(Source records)

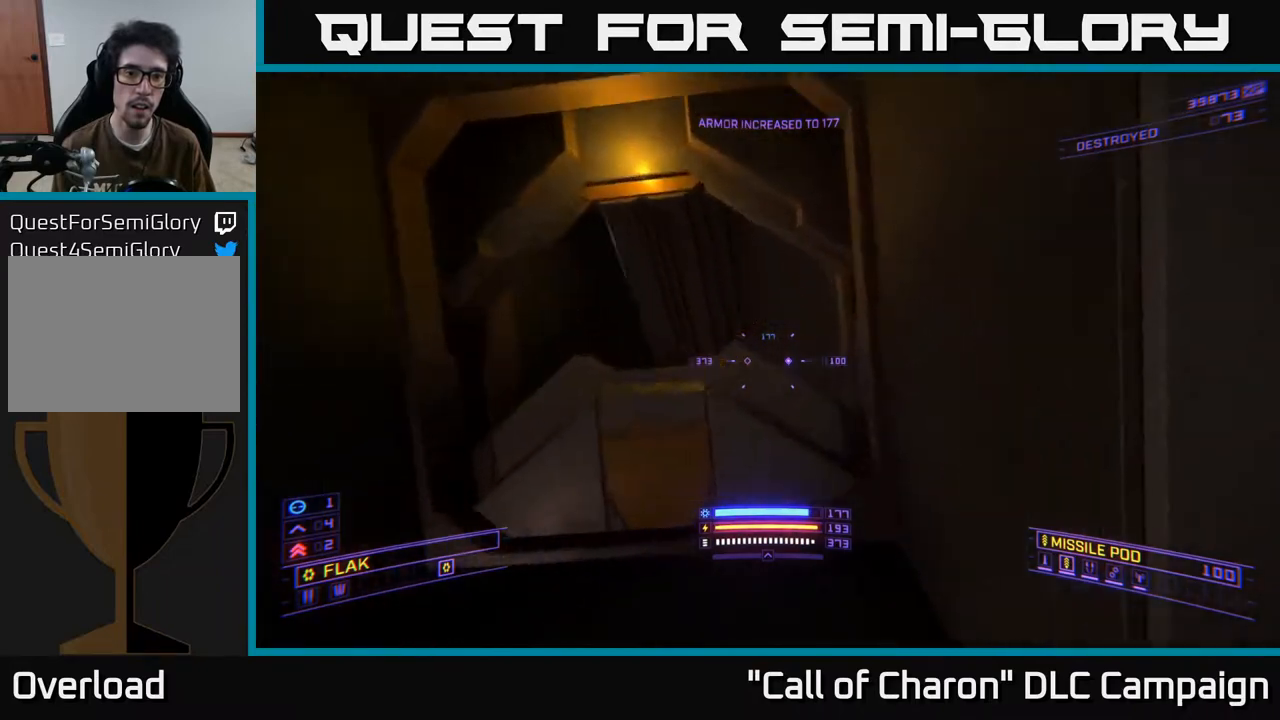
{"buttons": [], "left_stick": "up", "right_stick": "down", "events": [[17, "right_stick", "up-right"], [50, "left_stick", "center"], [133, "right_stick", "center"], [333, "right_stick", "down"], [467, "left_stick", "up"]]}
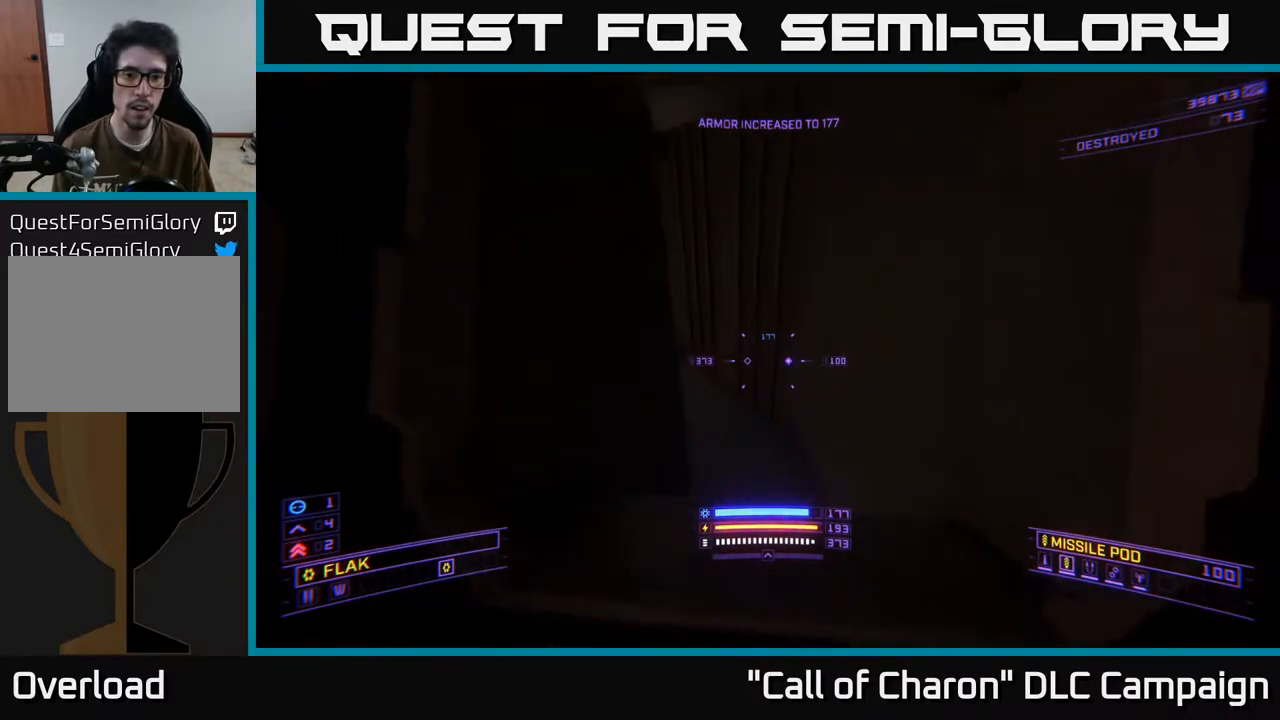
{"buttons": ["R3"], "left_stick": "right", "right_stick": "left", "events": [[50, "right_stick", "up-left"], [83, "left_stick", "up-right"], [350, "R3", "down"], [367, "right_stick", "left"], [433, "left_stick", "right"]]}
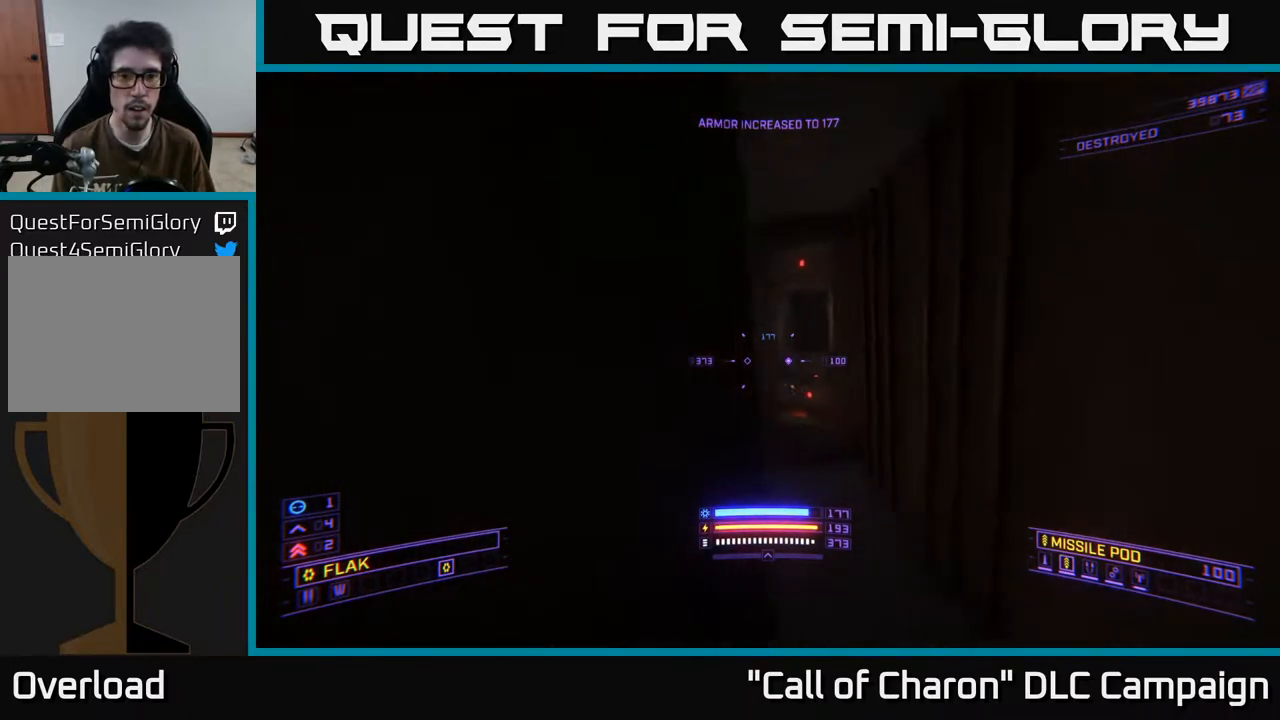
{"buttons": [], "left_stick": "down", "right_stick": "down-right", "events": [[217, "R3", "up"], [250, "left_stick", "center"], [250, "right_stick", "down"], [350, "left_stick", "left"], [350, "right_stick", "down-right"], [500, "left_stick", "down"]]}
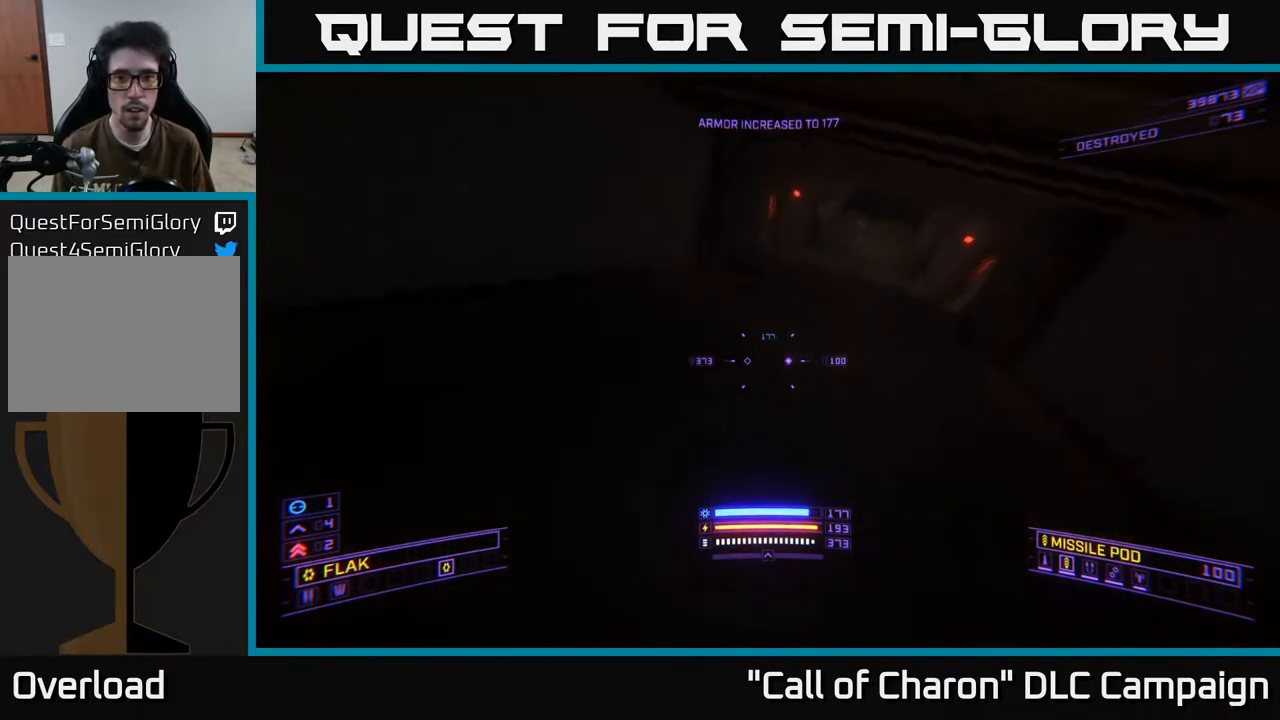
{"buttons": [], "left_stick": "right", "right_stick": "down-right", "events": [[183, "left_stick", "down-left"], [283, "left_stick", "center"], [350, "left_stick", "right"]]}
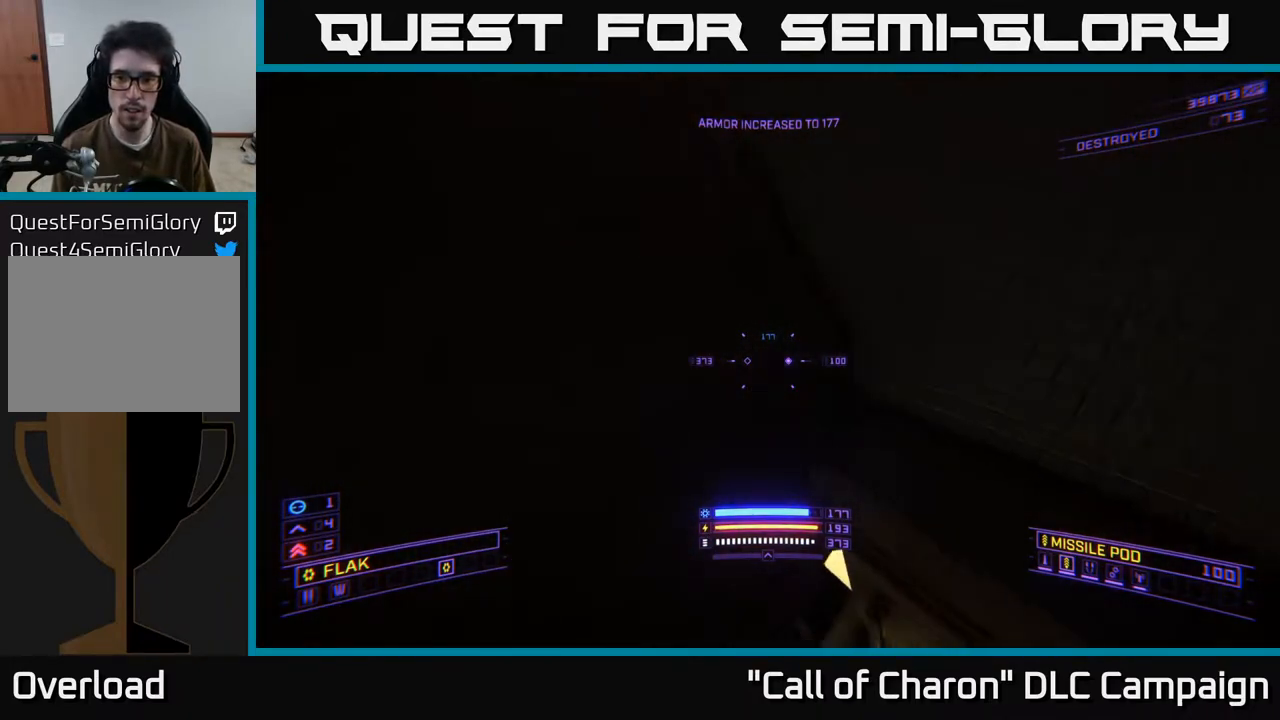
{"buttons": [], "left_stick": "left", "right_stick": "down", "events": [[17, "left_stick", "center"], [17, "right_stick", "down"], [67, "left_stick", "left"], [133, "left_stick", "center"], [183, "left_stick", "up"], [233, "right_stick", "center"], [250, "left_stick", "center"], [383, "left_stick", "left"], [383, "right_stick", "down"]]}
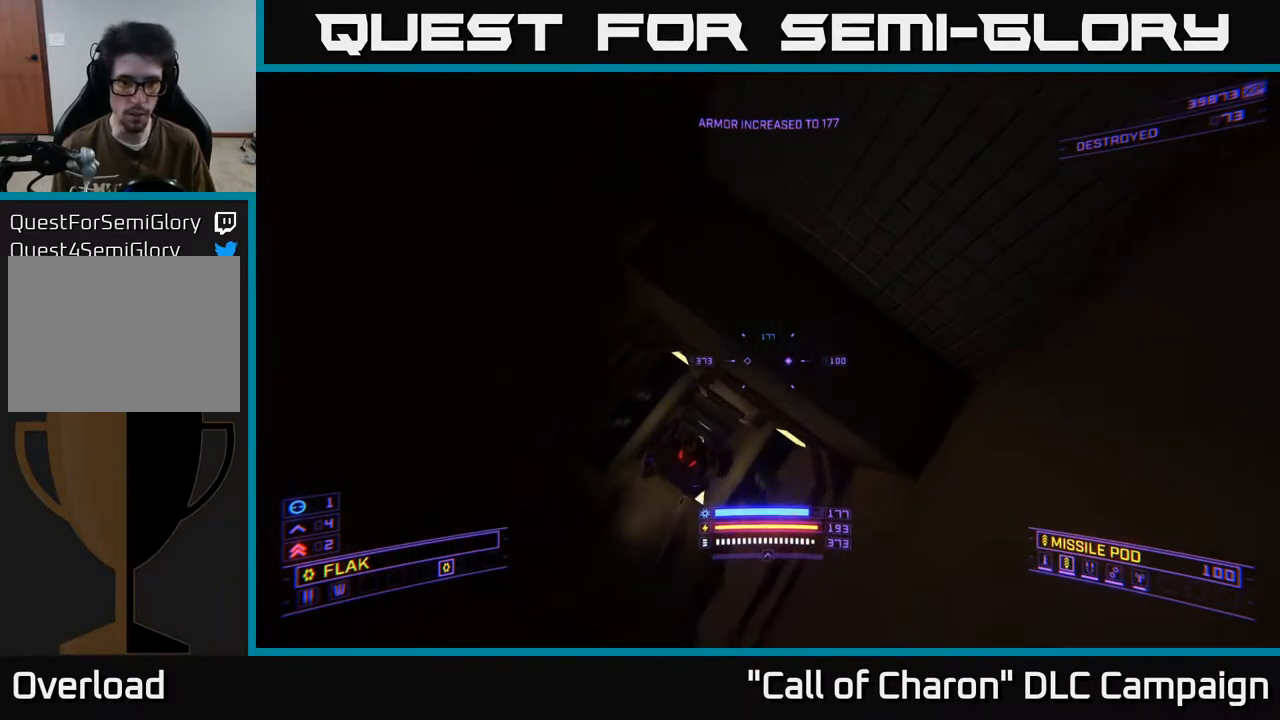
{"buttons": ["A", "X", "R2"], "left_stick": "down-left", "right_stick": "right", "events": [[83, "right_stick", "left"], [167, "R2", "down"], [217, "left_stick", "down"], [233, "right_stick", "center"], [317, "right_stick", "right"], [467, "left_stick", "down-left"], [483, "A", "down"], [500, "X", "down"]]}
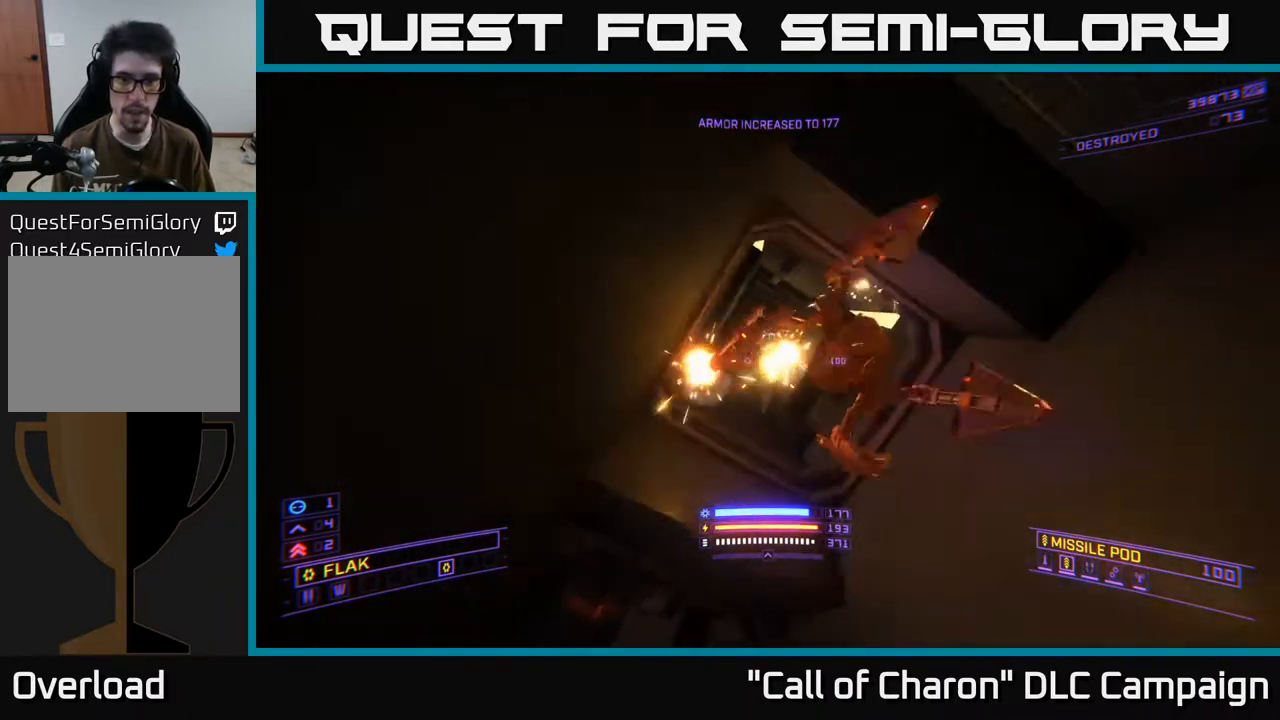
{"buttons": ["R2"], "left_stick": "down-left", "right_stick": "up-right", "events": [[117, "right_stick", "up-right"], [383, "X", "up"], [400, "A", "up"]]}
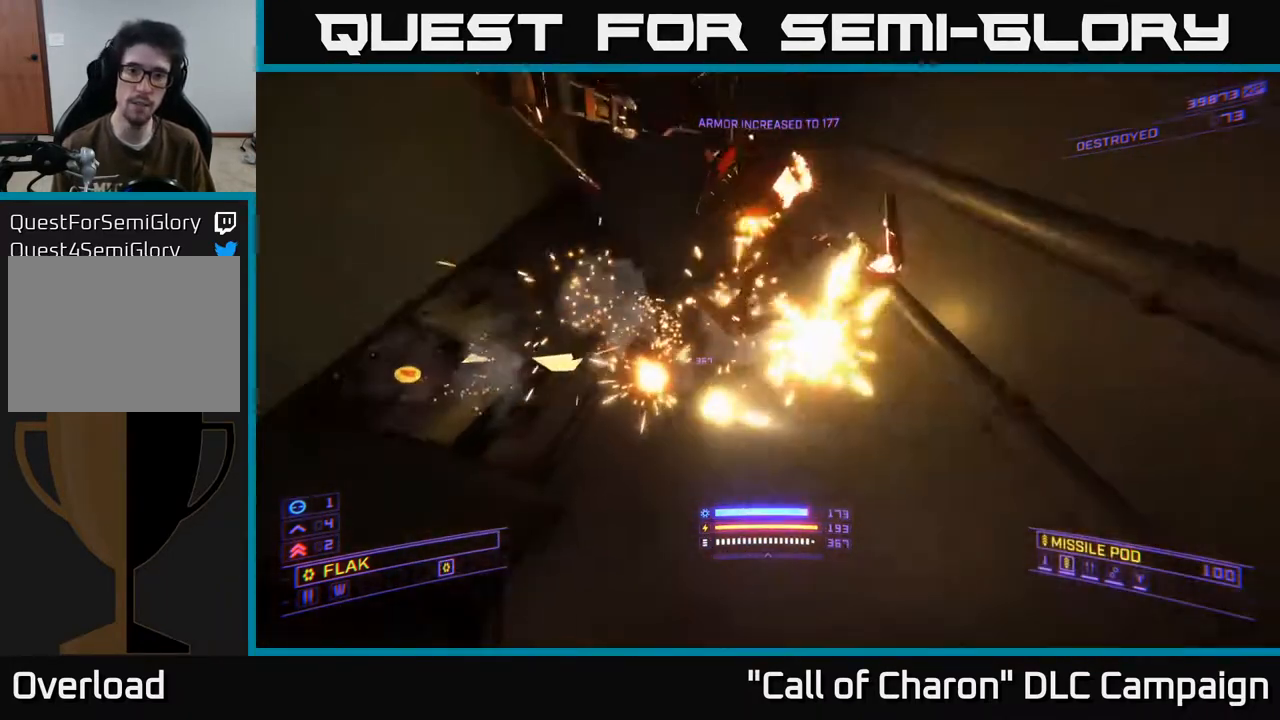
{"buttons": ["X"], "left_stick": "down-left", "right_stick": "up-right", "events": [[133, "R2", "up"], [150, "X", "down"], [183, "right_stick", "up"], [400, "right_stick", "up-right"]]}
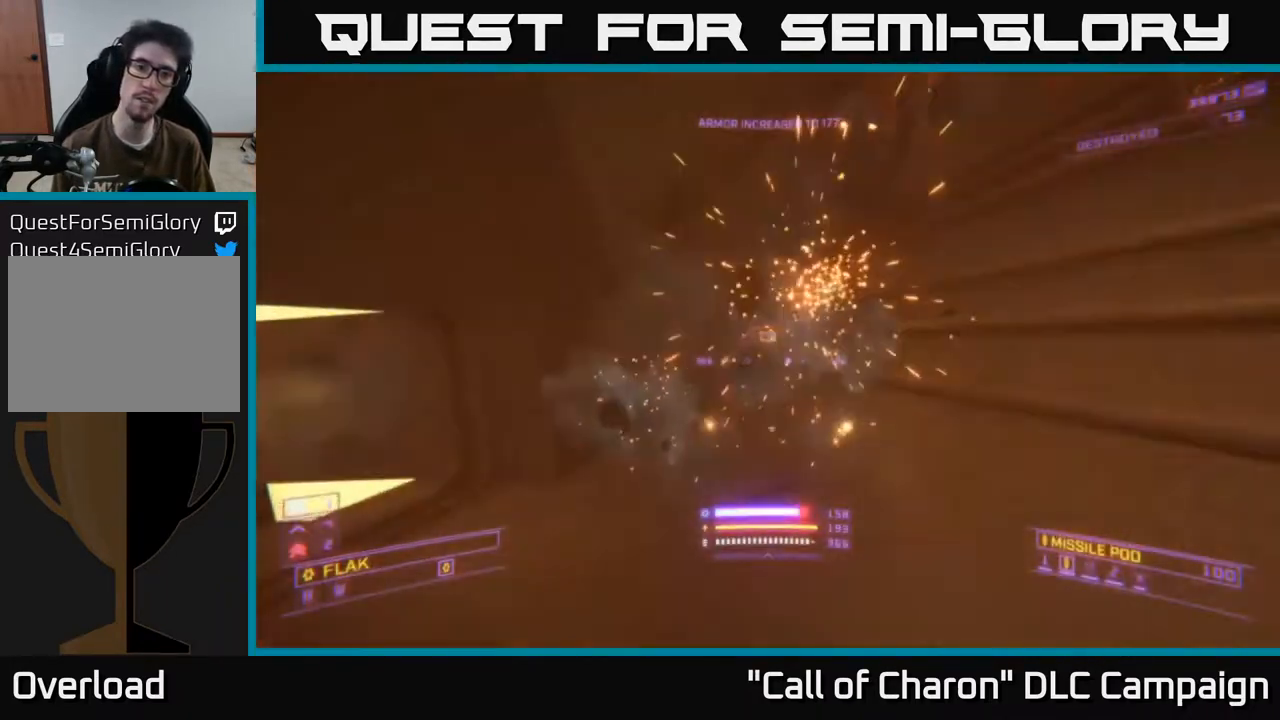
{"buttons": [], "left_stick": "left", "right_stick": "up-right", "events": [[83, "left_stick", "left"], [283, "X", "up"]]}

#### WHAT IS BEING ASKED:
Transcribe all of the records above character for character. Exclude the pictures.

#### RESULT OF THE EXERCISE:
{"buttons": [], "left_stick": "up", "right_stick": "down", "events": [[17, "right_stick", "up-right"], [50, "left_stick", "center"], [133, "right_stick", "center"], [333, "right_stick", "down"], [467, "left_stick", "up"]]}
{"buttons": ["R3"], "left_stick": "right", "right_stick": "left", "events": [[50, "right_stick", "up-left"], [83, "left_stick", "up-right"], [350, "R3", "down"], [367, "right_stick", "left"], [433, "left_stick", "right"]]}
{"buttons": [], "left_stick": "down", "right_stick": "down-right", "events": [[217, "R3", "up"], [250, "left_stick", "center"], [250, "right_stick", "down"], [350, "left_stick", "left"], [350, "right_stick", "down-right"], [500, "left_stick", "down"]]}
{"buttons": [], "left_stick": "right", "right_stick": "down-right", "events": [[183, "left_stick", "down-left"], [283, "left_stick", "center"], [350, "left_stick", "right"]]}
{"buttons": [], "left_stick": "left", "right_stick": "down", "events": [[17, "left_stick", "center"], [17, "right_stick", "down"], [67, "left_stick", "left"], [133, "left_stick", "center"], [183, "left_stick", "up"], [233, "right_stick", "center"], [250, "left_stick", "center"], [383, "left_stick", "left"], [383, "right_stick", "down"]]}
{"buttons": ["A", "X", "R2"], "left_stick": "down-left", "right_stick": "right", "events": [[83, "right_stick", "left"], [167, "R2", "down"], [217, "left_stick", "down"], [233, "right_stick", "center"], [317, "right_stick", "right"], [467, "left_stick", "down-left"], [483, "A", "down"], [500, "X", "down"]]}
{"buttons": ["R2"], "left_stick": "down-left", "right_stick": "up-right", "events": [[117, "right_stick", "up-right"], [383, "X", "up"], [400, "A", "up"]]}
{"buttons": ["X"], "left_stick": "down-left", "right_stick": "up-right", "events": [[133, "R2", "up"], [150, "X", "down"], [183, "right_stick", "up"], [400, "right_stick", "up-right"]]}
{"buttons": [], "left_stick": "left", "right_stick": "up-right", "events": [[83, "left_stick", "left"], [283, "X", "up"]]}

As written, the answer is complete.